Excerpt:

■ ■ ■ ■ ■ ■ ■

How I Built Aural: 300 Interviews Later

After conducting 300+ interviews across consulting, tech, and startups, the problems were too obvious to ignore. This is why I built Aural.

Founder StoryBehind the Scenes

I've conducted over 300 interviews in the last two years. Phone screens, panel interviews, case studies, technical deep-dives — across consulting, tech, and startup hiring. After the first hundred, a pattern became impossible to ignore: the interview process is fundamentally broken, and the people running it know it.

This is the story of why I started building Aural, what I saw that convinced me AI could do this differently, and what we've learned along the way.

Why I Started Building

The frustration didn't come all at once. It accumulated across hundreds of conversations — on both sides of the table — until the problems were too obvious to keep ignoring.

Interviewer time is the biggest bottleneck. Every screen takes 30–45 minutes of a senior person's day. Multiply that by dozens of candidates per role, and hiring becomes a second full-time job. I watched brilliant colleagues spend half their week in back-to-back interviews instead of doing the work they were actually hired for.

The same questions, over and over again. Both sides feel it. As an interviewer, I asked “Tell me about yourself” and “Walk me through your experience” hundreds of times. As a candidate earlier in my career, I answered the same questions in the same order for every company. The repetition is mind-numbing, and it doesn't have to be this way.

Poor interview summaries. After every round, I'd read my colleagues' write-ups and think: this doesn't capture what actually happened. My own notes weren't much better. A 40-minute conversation reduced to three bullet points and a vague “strong hire” recommendation. When it came time to compare candidates, we were working with fragments.

■ ■ ■ ■ ■ ■ ■

Supplied entries:
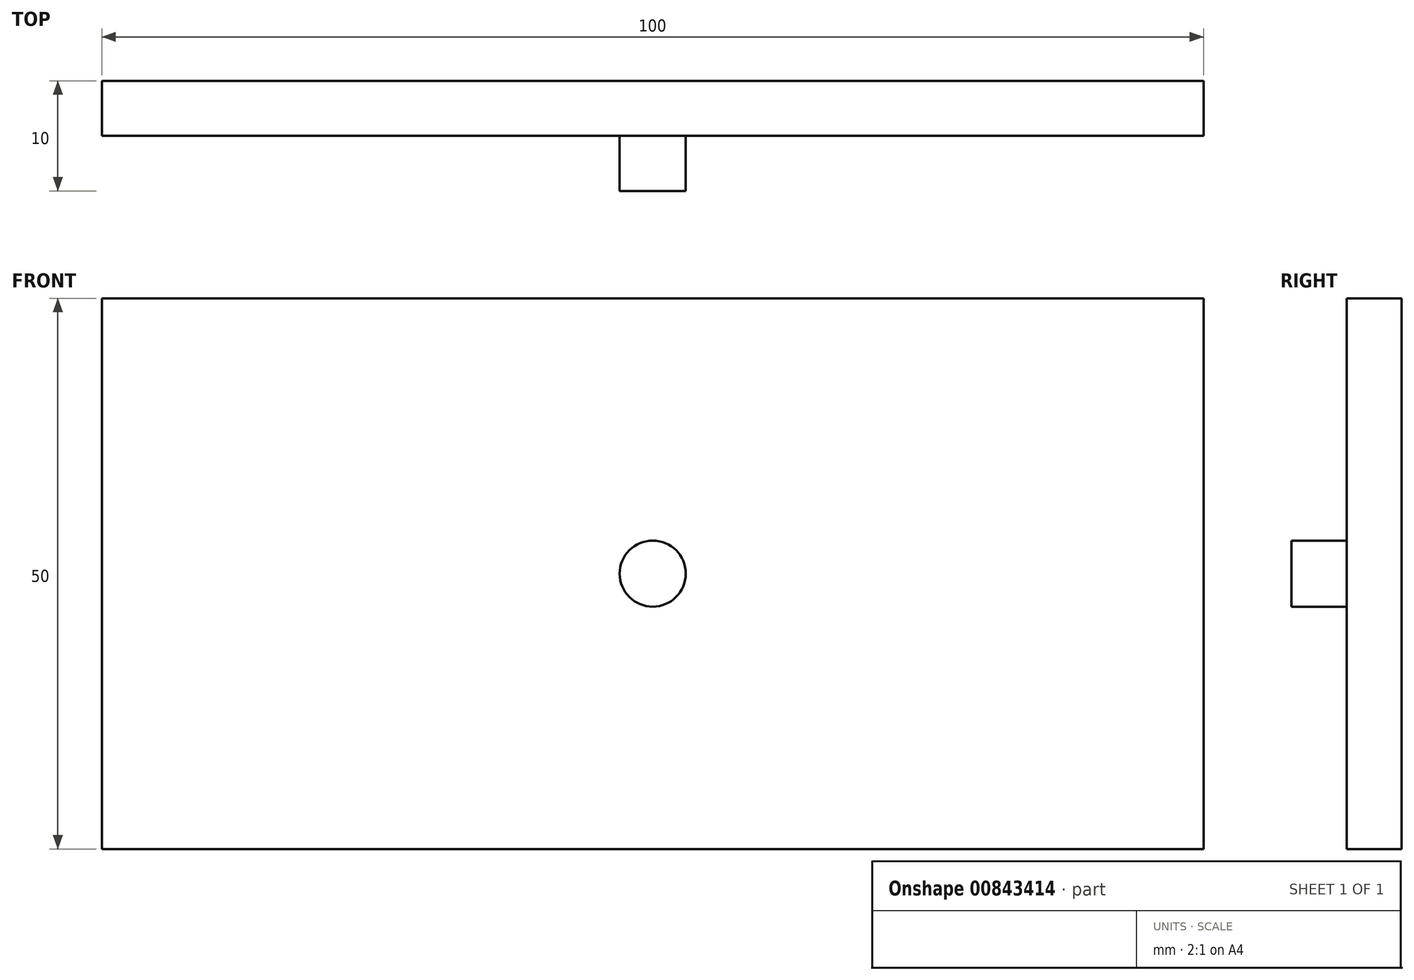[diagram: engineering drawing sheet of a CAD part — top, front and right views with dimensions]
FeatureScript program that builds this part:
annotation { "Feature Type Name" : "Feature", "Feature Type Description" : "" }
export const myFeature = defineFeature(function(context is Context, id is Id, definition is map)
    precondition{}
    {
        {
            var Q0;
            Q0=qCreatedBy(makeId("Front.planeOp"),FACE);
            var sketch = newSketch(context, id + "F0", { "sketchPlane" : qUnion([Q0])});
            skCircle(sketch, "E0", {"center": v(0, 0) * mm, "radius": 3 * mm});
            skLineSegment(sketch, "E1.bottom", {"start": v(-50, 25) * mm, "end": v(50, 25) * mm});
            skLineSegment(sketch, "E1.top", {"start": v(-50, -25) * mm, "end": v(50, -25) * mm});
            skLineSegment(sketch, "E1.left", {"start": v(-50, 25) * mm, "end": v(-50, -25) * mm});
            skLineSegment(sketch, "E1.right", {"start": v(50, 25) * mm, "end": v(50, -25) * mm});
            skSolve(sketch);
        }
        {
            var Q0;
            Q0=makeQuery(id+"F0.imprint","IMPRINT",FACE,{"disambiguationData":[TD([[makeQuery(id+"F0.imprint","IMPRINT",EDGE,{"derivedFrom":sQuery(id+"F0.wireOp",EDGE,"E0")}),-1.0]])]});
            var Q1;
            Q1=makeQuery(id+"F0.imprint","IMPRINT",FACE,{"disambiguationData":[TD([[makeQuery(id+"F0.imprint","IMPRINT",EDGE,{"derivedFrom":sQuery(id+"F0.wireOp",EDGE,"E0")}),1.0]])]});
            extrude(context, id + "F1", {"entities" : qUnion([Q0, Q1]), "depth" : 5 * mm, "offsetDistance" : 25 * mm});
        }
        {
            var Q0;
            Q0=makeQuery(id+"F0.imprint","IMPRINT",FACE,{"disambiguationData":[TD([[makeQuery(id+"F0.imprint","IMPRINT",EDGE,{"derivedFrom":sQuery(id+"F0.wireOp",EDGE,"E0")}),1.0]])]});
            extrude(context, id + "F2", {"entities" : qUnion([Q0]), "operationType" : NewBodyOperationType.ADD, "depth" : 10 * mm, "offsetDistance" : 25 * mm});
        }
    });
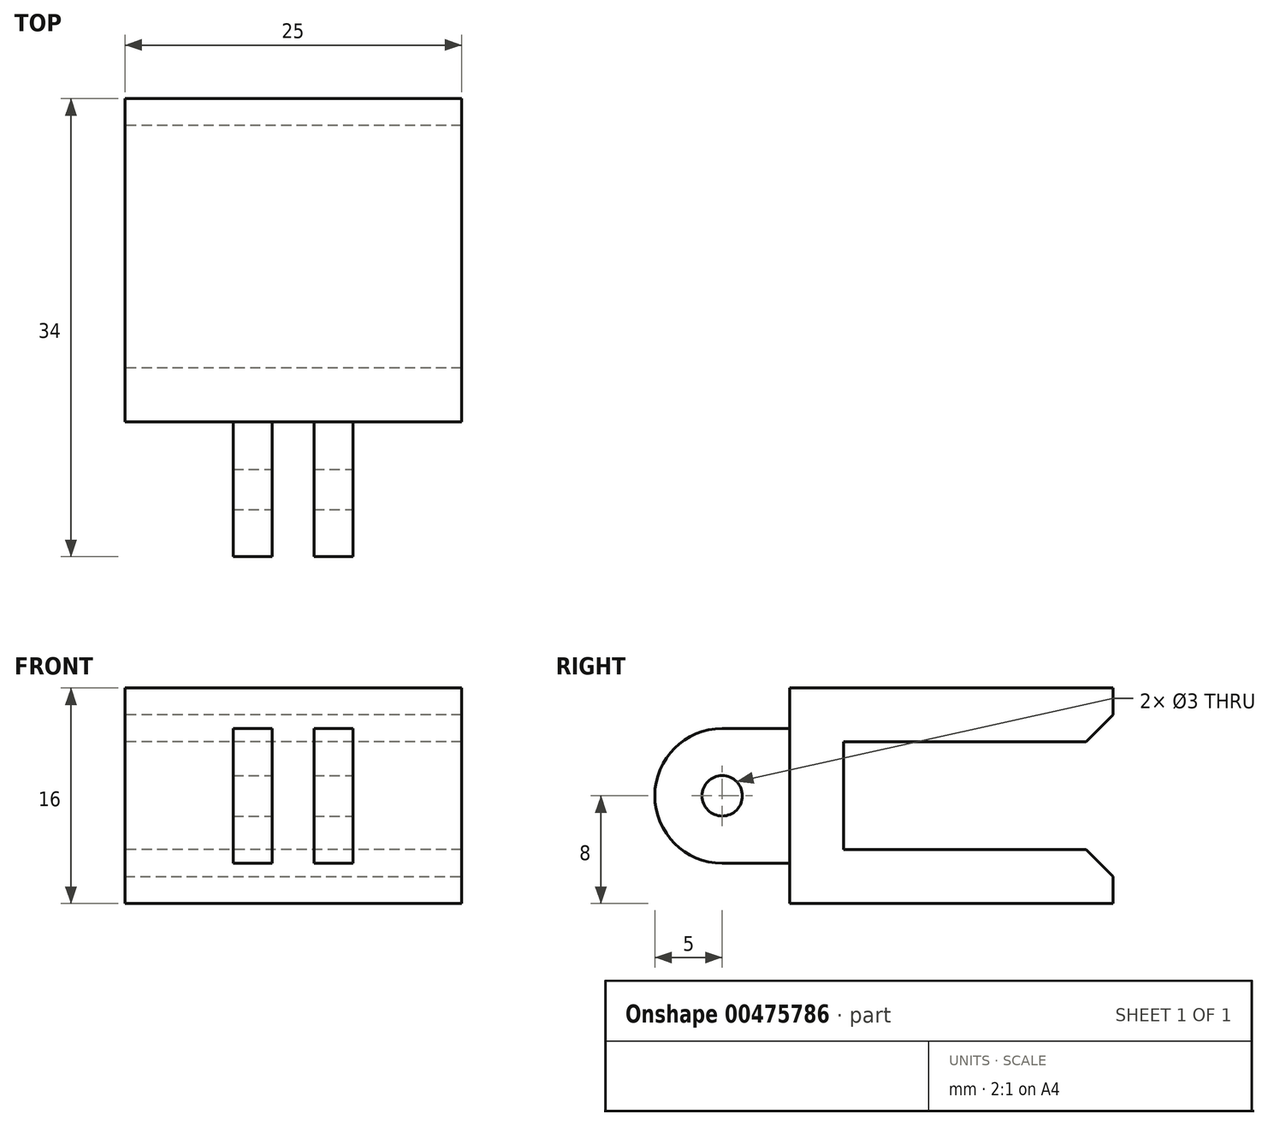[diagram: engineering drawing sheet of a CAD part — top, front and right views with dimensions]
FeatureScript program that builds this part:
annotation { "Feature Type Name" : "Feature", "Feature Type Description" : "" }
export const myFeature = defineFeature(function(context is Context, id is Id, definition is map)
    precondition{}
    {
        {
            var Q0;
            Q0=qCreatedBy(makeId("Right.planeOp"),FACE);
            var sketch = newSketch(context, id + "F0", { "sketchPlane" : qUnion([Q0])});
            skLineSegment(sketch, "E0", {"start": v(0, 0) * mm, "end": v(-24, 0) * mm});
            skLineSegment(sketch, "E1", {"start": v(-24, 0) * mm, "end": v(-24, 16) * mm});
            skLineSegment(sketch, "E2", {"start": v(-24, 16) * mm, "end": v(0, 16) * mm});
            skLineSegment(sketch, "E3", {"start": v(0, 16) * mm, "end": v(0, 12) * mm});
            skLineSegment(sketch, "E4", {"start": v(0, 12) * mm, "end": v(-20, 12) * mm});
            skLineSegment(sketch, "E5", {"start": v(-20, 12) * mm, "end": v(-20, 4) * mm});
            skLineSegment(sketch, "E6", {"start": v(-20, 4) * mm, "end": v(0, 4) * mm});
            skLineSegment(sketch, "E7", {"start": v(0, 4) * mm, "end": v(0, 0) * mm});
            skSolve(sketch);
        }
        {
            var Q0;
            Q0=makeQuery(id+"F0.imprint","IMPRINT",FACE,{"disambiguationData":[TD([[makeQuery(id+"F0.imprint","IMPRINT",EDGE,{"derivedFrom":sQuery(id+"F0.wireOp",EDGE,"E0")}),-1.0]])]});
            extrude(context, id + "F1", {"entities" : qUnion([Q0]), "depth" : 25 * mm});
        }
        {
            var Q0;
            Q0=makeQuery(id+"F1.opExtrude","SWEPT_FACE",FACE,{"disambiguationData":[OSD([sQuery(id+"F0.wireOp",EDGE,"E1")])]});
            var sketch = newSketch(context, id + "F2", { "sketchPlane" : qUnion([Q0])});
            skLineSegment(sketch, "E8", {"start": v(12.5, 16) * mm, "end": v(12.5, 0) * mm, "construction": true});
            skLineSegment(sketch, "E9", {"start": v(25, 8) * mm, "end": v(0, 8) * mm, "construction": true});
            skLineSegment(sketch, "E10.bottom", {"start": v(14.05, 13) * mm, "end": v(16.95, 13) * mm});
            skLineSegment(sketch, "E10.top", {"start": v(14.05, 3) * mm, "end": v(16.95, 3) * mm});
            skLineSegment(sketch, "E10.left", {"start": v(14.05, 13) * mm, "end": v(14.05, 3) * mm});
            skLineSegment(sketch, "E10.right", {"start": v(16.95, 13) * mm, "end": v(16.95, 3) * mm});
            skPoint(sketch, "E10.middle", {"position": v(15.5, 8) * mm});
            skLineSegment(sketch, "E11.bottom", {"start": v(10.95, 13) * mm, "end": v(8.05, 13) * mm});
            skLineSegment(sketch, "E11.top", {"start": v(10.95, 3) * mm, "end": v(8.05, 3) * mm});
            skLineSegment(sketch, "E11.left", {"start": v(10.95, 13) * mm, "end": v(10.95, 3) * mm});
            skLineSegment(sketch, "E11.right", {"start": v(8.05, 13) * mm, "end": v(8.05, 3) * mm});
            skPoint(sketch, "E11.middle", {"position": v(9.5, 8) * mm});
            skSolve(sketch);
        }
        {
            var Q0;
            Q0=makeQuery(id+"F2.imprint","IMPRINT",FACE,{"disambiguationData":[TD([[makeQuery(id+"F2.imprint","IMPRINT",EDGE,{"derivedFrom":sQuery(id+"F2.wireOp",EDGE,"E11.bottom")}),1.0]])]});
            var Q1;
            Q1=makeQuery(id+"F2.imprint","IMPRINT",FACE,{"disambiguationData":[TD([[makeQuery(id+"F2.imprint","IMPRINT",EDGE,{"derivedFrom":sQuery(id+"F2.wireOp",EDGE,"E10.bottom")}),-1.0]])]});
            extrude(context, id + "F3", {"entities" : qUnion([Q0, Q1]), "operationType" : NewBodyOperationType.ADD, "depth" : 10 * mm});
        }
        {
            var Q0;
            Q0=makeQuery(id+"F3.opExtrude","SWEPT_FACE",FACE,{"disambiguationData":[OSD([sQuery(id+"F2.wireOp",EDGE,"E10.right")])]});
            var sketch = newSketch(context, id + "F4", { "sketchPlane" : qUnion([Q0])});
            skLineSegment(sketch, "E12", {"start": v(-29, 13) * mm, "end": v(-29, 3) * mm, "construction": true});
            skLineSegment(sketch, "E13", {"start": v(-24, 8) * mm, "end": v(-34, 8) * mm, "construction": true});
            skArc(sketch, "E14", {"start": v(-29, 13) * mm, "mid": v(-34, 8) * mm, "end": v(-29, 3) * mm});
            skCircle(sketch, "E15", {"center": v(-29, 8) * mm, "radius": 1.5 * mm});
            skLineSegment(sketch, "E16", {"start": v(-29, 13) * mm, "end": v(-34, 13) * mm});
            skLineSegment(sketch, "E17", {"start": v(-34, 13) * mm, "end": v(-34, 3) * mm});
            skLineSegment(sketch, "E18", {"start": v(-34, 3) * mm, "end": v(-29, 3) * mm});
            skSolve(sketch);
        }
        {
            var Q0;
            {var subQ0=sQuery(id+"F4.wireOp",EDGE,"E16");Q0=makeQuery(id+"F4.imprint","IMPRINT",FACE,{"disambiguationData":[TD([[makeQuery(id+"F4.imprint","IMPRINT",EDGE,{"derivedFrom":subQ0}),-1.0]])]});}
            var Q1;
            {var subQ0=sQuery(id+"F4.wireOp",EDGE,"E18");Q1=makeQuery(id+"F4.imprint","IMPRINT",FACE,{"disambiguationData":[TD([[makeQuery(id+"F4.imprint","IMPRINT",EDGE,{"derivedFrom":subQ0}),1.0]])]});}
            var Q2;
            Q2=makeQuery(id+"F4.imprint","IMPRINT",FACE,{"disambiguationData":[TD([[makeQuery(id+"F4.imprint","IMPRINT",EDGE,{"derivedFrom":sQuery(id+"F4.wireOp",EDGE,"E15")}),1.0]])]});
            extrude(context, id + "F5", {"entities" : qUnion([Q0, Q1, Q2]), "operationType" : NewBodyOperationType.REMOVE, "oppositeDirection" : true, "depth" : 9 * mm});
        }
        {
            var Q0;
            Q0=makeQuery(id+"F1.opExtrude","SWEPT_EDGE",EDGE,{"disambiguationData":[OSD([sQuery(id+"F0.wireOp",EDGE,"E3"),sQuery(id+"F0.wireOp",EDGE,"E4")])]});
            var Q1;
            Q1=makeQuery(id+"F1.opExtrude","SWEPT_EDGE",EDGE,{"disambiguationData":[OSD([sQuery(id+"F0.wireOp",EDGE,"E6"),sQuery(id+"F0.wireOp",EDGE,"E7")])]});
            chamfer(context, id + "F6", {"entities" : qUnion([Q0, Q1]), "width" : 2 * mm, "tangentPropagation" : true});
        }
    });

■ ■ ■ ■ ■ ■ ■

Objective 1:
Reproduce a passage of the founder story about building Aural word for word, beginning at the words "Interviewer time is" and stopping after "be this way.".
Objective 2:
Answer these questions using the founder story about building Aural:
(a) How many interviews does the author say they conducted, and over what period?
(b) How much of a senior person's day does each screen take?
(c) What was a 40-minute conversation reduced to in the interview summaries?
Objective 3:
Pick up the founder story about building Aural after its last sentence and keep writing it.

Right answer 1:
Interviewer time is the biggest bottleneck. Every screen takes 30–45 minutes of a senior person's day. Multiply that by dozens of candidates per role, and hiring becomes a second full-time job. I watched brilliant colleagues spend half their week in back-to-back interviews instead of doing the work they were actually hired for.

The same questions, over and over again. Both sides feel it. As an interviewer, I asked “Tell me about yourself” and “Walk me through your experience” hundreds of times. As a candidate earlier in my career, I answered the same questions in the same order for every company. The repetition is mind-numbing, and it doesn't have to be this way.

Right answer 2:
(a) Over 300 interviews in the last two years.
(b) 30–45 minutes.
(c) Three bullet points and a vague "strong hire" recommendation.

Right answer 3:
Hiring decisions based on feelings. The final call almost always came down to “I liked them” or “They didn't click.” Not structured data. Not competency scores. Gut feelings dressed up as professional judgment. I saw strong candidates rejected because the interviewer was tired at 4 PM, and weaker candidates advanced because they were charming at 10 AM.

The interview grind — an exhausted hiring manager surrounded by repetitive questions, stacks of notes, and a long queue of waiting candidates
The interview grind — an exhausted hiring manager surrounded by repetitive questions, stacks of notes, and a long queue of waiting candidates

My Path to This Problem

My background is an unusual mix that made this problem feel personal from every angle.

I spent years at McKinsey as an Associate Partner, leading AI transformation projects across battery, electronics, and retail industries. That work gave me a front-row seat to how large organizations struggle with hiring at scale — and how much value gets destroyed by inconsistent, slow processes.

Before consulting, I was a community operations lead at Uber in San Francisco, where I built ML systems that drove significant operational savings. That experience taught me what it looks like when machine learning is applied well to messy, human-intensive processes — and how much efficiency is hiding in plain sight.

I earned my MBA at Georgetown (McDonough Scholar, top 10% of class), which gave me the business lens to think about hiring not just as a process problem but as a strategic one. And through all of it — the consulting engagements, the tech roles, the business school recruiting — I was conducting and sitting through interviews constantly.

The intersection of AI engineering, business strategy, and hundreds of firsthand interviews made the problem impossible to walk away from. I knew what the solution needed to look like because I'd lived the pain from every side.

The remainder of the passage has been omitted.